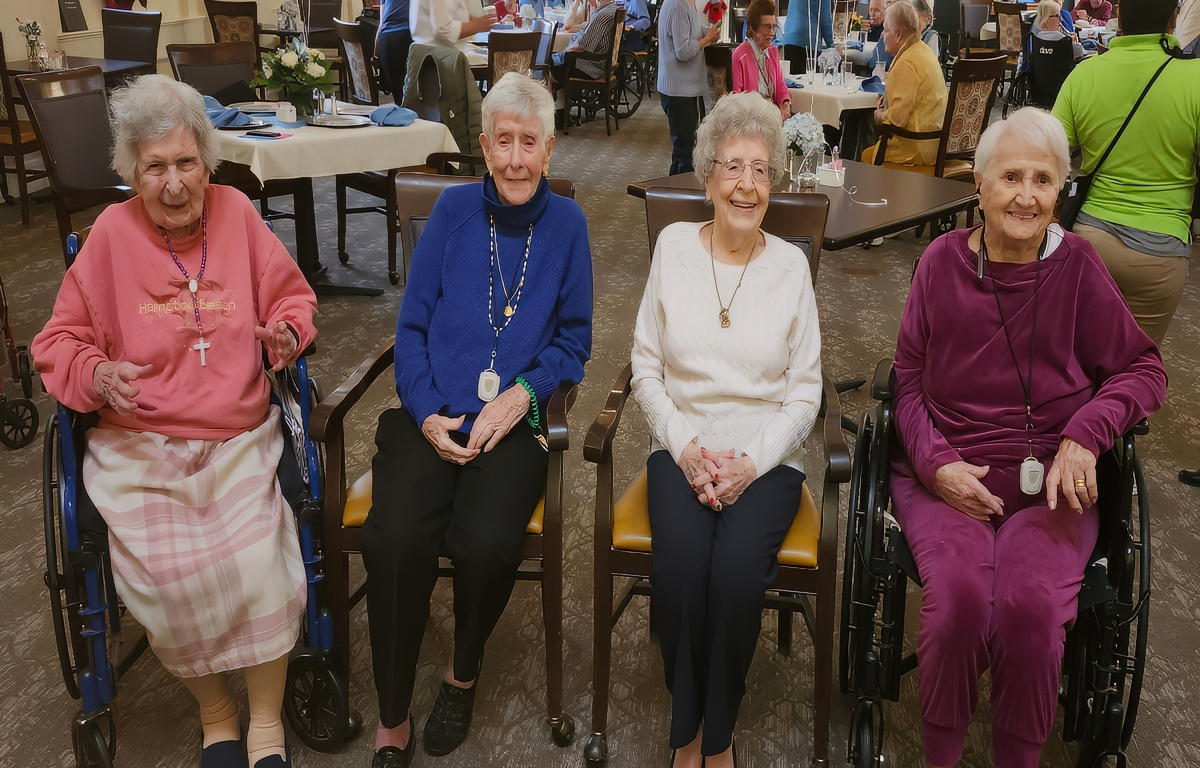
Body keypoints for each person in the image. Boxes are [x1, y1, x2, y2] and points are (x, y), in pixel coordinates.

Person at [32, 75, 317, 768]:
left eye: (185, 162)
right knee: (163, 577)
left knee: (259, 563)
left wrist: (284, 334)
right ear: (132, 169)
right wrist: (97, 374)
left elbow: (296, 302)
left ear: (206, 160)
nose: (172, 182)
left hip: (237, 433)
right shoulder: (108, 239)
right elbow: (56, 343)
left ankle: (266, 725)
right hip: (140, 443)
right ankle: (218, 713)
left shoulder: (240, 217)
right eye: (154, 166)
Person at [890, 107, 1166, 768]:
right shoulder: (939, 263)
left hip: (1052, 482)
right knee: (955, 605)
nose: (1026, 194)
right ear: (978, 185)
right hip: (950, 471)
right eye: (1010, 176)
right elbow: (904, 383)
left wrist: (1084, 435)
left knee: (1032, 614)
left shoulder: (1078, 266)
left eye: (1043, 179)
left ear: (1058, 193)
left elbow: (1144, 368)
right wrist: (938, 467)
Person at [362, 72, 592, 768]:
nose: (516, 158)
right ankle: (394, 709)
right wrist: (428, 410)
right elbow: (410, 327)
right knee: (396, 537)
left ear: (548, 149)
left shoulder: (569, 226)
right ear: (484, 147)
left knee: (488, 540)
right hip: (430, 412)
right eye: (503, 142)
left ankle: (462, 673)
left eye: (530, 142)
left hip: (510, 421)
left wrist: (523, 394)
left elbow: (574, 340)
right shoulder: (453, 213)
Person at [631, 92, 822, 768]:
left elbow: (806, 391)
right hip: (681, 444)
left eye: (762, 170)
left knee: (737, 576)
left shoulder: (791, 267)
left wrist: (751, 460)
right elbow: (645, 367)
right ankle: (688, 731)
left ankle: (720, 733)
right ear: (708, 175)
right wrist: (684, 448)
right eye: (734, 167)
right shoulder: (674, 247)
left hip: (766, 457)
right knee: (682, 572)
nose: (748, 184)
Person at [1052, 0, 1199, 347]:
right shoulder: (1195, 79)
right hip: (1160, 253)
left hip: (1090, 242)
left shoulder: (1084, 74)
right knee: (1135, 373)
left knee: (1077, 360)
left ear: (1118, 15)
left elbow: (1046, 155)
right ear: (1172, 19)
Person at [860, 1, 946, 170]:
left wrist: (879, 116)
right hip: (932, 144)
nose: (882, 35)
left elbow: (897, 120)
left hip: (915, 149)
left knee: (865, 155)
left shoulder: (907, 62)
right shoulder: (922, 50)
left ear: (898, 34)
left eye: (886, 30)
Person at [658, 0, 722, 174]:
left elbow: (688, 32)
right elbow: (683, 51)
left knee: (682, 150)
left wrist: (706, 32)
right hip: (678, 89)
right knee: (685, 153)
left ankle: (673, 194)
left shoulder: (685, 3)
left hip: (682, 88)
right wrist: (705, 40)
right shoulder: (678, 5)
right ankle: (679, 196)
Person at [732, 0, 792, 119]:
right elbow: (736, 98)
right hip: (751, 118)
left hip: (773, 116)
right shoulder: (739, 55)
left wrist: (785, 103)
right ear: (753, 27)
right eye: (766, 27)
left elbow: (780, 85)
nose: (771, 33)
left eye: (774, 27)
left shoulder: (772, 51)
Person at [549, 0, 620, 84]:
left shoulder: (602, 15)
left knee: (545, 66)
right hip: (603, 65)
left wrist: (563, 53)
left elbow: (583, 47)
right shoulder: (612, 9)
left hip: (590, 68)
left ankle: (549, 95)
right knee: (553, 58)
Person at [409, 0, 498, 53]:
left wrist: (482, 22)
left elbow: (455, 12)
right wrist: (477, 25)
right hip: (436, 57)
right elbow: (443, 28)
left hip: (443, 53)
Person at [782, 0, 833, 74]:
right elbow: (825, 20)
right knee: (810, 81)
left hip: (789, 38)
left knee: (793, 81)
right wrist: (831, 47)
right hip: (809, 39)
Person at [376, 0, 414, 96]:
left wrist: (376, 52)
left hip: (387, 40)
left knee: (399, 95)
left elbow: (381, 24)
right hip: (410, 37)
┄┄┄┄┄┄┄┄┄┄┄┄┄┄┄┄┄┄┄┄
§ **How to complete this task**
From the material above, set down exactly the lines starting at the one with "left knee: (259, 563)" and ending at the one with "left ankle: (266, 725)", end lines included.

§ **Response to this exercise**
left knee: (259, 563)
left wrist: (284, 334)
right ear: (132, 169)
right wrist: (97, 374)
left elbow: (296, 302)
left ear: (206, 160)
nose: (172, 182)
left hip: (237, 433)
right shoulder: (108, 239)
right elbow: (56, 343)
left ankle: (266, 725)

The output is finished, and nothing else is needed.